Unabated Violence Against the Balochs in Karachi
Unidentified people shot dead Sardar Imam Baksh, a prominent political and social leader of the Baloch community in Karachi on Sunday night, July 22. Mr. Baloch was a veteran activist of the ruling Pakistan People’s Party (PPP) and until his brutal murder served in the Sindh Council of the party.
President Asif Ali Zardari has expressedshock and grief over the killing of Mr. Baloch and also ordered an inquiry into the killing. The killing of another key Baloch figure in Karachi is deeply disturbing and calls for serious deliberation over the current plight and the pending future of the Baloch people living in Karachi.
There is no gainsaying the fact that the Balochs are among the indigenous people of Karachi who have lived there even centuries before the creation of Pakistan. Today, they face enormous challenges and their future in Karachi looks deeply bleak. Although Karachi has historically served as the birthplace of Baloch nationalism and culture, it is very unfortunate that Baloch nationalist politics failed to thrive in this important port city. The reasons for this failure are obvious: Neither the Pakistani Establishment nor the PPP wanted the Balochs to stand for their own rights under a home-made platform. As a result, the bulk of the Baloch vote in Karachi went to the Peopel’s Party. On its part, the PPP has totally disappointed the Baloch. It has utterly failed to protect the lives of the people living in Baloch communities. In addition, the infrastructure and the state of human development for the Balochs living in Karachi is absolutely unchanged and abysmal.
Because of the PPP’s failure to meet the Baloch expectations, we have recently seen rebellious gestures in Layari, the largest Baloch town with an estimated population of 600,000 people. The People’s Aman Committee (PAC) was formerly created by the PPP to serve as a counterweight of the Muthida Quomi Movement (MQM), a political party that excessively applies violence while representing the Urdu-speaking population of the city. But now the PAC feels betrayed as the PPP has done nothing to meet the Baloch people’s demand for improved living standards. What, nonetheless, is a positive sign is the growing realization among the Baloch people about the need for their political representation and equal rights in Karachi. The PAC now speaks for the Baloch rights which we deem as a very positive omen.
The PPP and MQM have collectively made life miserable for the Balochs. It is very important that the Baloch population in Karachi stands for its own rights not solely under the platform of PAC which has not fully gotten rid of the PPP’s influence. The Balochs living over there should form their own political party to make sure that their rights are protected. Currently, the MQM has made life so difficult for the Balochs that young men from there cannot go to the city’s commercial areas for employment opportunities and even colleges and universities. The Balochs fear they would be target killed either by the MQM or by the security forces. If MQM’s attitude toward the Baloch does not change, the situation will unfortunately lead to deeper economic marginalization of the Baloch and more ethnic confrontation.

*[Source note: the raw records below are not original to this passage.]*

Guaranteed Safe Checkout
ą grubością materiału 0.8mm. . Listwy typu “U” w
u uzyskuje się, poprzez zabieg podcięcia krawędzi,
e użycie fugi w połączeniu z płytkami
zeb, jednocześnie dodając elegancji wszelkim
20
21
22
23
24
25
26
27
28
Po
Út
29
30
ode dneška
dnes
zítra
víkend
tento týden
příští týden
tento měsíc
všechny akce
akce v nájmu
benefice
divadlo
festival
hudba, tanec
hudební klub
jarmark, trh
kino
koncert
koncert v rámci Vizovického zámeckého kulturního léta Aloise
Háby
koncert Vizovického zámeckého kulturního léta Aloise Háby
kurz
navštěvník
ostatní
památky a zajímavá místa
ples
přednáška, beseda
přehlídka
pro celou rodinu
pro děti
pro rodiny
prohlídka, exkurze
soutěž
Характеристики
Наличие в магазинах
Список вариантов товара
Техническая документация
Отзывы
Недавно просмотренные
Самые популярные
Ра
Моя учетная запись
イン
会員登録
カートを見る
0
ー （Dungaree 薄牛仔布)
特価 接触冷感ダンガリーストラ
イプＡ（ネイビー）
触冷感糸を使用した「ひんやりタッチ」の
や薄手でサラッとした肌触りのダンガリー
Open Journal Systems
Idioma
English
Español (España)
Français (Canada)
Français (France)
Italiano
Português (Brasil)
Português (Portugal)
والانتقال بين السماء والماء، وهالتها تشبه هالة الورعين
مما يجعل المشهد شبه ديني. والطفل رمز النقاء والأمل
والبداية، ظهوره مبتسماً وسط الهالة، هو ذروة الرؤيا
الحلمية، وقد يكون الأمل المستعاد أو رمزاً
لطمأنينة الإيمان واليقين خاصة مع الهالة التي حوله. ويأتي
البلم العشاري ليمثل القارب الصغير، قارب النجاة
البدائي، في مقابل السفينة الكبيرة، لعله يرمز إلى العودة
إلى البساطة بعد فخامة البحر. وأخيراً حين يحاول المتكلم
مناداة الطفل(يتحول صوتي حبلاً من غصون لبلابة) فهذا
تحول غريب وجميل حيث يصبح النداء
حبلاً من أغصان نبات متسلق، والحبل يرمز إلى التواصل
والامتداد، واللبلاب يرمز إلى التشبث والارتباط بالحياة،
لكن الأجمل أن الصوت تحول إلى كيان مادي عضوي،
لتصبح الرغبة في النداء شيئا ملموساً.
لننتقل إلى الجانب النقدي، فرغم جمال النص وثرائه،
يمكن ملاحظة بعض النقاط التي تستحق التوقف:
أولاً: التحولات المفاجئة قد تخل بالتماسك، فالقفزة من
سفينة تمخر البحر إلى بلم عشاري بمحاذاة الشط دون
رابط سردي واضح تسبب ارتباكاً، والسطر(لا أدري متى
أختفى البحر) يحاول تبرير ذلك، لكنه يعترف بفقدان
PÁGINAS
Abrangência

Besides the political parties, the so-called “mainstream national media”, which is heavily dominated by Punjabi and Urdu-speakers, have enormously contributed to creating stereotypes and negative perceptions about the Balochs of Karachi. They media depicts the Balochs as gangsters, drug dealers and barbarians. This is indeed very contrary of the actual attitude of the majority of the people living in Baloch towns. Based on such false fabrications of Baloch image, the government has repeatedly justified police and Rangers operations in Baloch areas. According to independent sources, around 150 key Baloch political activists, students and innocent citizens have been target killed in the past four months in Karachi in what the government calls as operations against ‘gangsters’.
The international human rights groups must urge the governments Pakistan and Sindh to be more transparent in their operations and provide evidence of the victims’ involvement in terrorist activities. Extrajudicial killings must stop and all charges leveled against Baloch youths should be substantiated in courts. We believe such operations are simply intended to eliminate the politically educated Baloch youths so that the rest of them are compelled to give up talking about their rights.
The forced ghettoization of the Baloch population is not solely confined to men but, according toan article in Dawn, this trend has also created dire mobility issues for Baloch women. The article quoted a Baloch woman say, “I wear Balochi dress. My children say that I could be kidnapped and killed…,” she said. She claimed that some of her acquaintances were humiliated and had their heads and eyebrows shaved by men from the Urdu-speaking community.”
There is a little hope that President Zardari’s orders to arrest the murderers of Sardar Imam Baksh Baloch would be taken seriously. However, it is high time that the Sindh government plays its responsibility to protect the Balochs living in Karachi for centuries. We hope that the Baloch community will stop attaching too many expectations from the PPP and start cogitating about their future under a Baloch-led arrangement.